Tonight’s Tommy show in Milan was the fourth and last in Tommy Hilfiger and Gigi Hadid’s hugely successful see-now-buy-now project. The designer and his model collaborator have hit New York’s South Street Seaport, LA’s Venice boardwalk, and London’s Roundhouse stage. Themed around Formula One racing, the Milan pitstop felt the least connected to Hadid and her lifestyle.
But as she walks away, Hilfiger has a new deal to tout. Earlier this month, he cemented a relationship with the four-time Formula One champs Mercedes-AMG Petronas Motorsport. Hadid has 38 million Instagram fans. The Formula One audience is nearly half a billion.
The collection modeled by Gigi and co. looked like a preview of what the Mercedes-AMG crew will wear on the racing circuit, with its bold palette of red, white, blue, and black, its piped leather pants, patch-covered jackets, and checkered flag prints.
What provided its millennial zip were the half-shirts, cropped sweatshirts, and bikinis. A forty-something editor leaned over mid-show and whispered, “If I were a teenager I’d want this,” but it might’ve just been the abs talking.
Beyond the racy stuff, there was bad-girl-gone-good collegiate gear like khakis, family crest T-shirts, and color-blocked versions of the rugbies that first got Hilfiger noticed all those years ago.

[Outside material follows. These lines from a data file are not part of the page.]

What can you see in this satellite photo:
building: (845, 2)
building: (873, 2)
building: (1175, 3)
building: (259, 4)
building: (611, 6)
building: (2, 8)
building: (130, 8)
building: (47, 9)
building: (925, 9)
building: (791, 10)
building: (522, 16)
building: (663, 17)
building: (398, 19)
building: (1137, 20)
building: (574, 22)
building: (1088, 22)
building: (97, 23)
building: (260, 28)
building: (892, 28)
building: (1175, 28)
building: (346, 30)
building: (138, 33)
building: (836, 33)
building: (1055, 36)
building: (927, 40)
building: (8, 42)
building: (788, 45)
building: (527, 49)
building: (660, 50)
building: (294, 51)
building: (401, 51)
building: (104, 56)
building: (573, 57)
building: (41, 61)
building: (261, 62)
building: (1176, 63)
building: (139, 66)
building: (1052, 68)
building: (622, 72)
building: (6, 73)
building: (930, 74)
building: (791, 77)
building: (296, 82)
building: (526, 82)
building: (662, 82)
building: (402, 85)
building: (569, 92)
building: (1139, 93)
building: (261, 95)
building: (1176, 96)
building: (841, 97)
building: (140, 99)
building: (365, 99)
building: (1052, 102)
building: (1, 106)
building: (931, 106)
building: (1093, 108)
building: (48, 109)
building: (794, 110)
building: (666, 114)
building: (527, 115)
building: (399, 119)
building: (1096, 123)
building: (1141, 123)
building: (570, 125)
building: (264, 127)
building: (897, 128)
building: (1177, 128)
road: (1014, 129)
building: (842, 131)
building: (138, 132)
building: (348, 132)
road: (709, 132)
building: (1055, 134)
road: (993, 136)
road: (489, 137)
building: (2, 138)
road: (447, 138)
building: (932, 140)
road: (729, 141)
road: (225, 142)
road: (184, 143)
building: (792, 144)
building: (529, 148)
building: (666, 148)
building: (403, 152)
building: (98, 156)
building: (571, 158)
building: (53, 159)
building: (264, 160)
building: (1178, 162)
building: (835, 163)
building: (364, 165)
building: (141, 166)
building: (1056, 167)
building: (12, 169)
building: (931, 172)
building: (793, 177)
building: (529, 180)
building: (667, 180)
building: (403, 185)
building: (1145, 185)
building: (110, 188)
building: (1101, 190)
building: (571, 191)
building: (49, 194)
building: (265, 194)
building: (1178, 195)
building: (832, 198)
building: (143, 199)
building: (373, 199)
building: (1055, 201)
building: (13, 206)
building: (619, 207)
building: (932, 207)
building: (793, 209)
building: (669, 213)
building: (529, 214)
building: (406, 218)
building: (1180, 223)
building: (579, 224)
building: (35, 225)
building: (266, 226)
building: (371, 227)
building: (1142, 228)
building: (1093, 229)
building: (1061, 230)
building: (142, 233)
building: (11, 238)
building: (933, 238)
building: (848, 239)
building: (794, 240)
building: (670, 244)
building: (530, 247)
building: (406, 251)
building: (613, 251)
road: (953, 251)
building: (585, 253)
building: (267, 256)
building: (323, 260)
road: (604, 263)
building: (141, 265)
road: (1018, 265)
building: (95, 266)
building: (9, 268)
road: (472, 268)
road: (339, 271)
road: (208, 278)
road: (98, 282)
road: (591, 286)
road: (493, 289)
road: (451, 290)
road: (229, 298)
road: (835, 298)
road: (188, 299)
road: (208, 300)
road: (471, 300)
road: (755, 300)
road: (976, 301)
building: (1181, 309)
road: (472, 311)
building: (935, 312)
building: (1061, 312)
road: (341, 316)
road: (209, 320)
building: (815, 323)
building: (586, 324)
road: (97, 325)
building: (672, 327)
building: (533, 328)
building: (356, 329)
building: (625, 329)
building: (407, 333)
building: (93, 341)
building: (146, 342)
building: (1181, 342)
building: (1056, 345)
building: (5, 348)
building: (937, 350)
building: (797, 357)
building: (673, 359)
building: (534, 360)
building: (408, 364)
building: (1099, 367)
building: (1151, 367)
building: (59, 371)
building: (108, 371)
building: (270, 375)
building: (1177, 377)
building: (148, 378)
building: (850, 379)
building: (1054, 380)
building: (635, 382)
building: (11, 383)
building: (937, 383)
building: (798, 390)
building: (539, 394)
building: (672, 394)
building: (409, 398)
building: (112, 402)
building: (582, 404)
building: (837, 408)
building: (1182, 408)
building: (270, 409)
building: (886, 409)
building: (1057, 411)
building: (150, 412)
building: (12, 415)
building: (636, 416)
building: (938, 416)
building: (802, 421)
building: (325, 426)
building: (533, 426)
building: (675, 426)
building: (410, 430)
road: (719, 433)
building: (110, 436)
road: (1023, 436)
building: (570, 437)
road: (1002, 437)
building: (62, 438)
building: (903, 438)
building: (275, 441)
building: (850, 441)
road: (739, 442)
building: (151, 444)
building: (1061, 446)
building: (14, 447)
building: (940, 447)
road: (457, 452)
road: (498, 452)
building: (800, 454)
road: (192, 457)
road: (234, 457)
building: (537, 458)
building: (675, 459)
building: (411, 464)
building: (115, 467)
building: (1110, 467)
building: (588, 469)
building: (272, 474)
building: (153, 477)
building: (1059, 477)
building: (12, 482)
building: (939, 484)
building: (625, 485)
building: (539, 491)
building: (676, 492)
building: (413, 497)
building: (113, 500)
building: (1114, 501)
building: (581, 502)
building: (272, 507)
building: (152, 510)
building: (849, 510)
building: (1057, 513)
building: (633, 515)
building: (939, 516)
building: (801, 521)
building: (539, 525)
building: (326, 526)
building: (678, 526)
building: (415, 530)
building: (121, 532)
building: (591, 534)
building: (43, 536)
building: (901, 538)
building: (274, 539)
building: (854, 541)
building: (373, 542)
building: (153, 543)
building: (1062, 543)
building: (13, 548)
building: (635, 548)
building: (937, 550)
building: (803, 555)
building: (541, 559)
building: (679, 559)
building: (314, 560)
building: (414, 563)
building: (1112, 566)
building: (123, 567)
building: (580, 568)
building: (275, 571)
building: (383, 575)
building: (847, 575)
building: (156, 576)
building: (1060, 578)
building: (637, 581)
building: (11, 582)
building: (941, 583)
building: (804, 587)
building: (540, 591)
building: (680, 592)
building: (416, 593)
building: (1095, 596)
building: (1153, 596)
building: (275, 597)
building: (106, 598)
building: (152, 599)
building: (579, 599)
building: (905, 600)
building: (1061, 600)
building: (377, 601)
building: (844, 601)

Amidst the logoing, one T-shirt in particular stood out. A reproduction of Hilfiger’s breakout ad campaign of 1985, it said, “The four great American designers for men are:” above fill-in-the-blank spaces for Ralph Lauren, Perry Ellis, Calvin Klein, and Tommy Hilfiger, and in tiny font next to his trademark red, white, and blue flag, “This is the logo of the least well known of the four.” And in even tinier font, “Tommy’s clothes are easy-going without being too casual, classic without being predictable.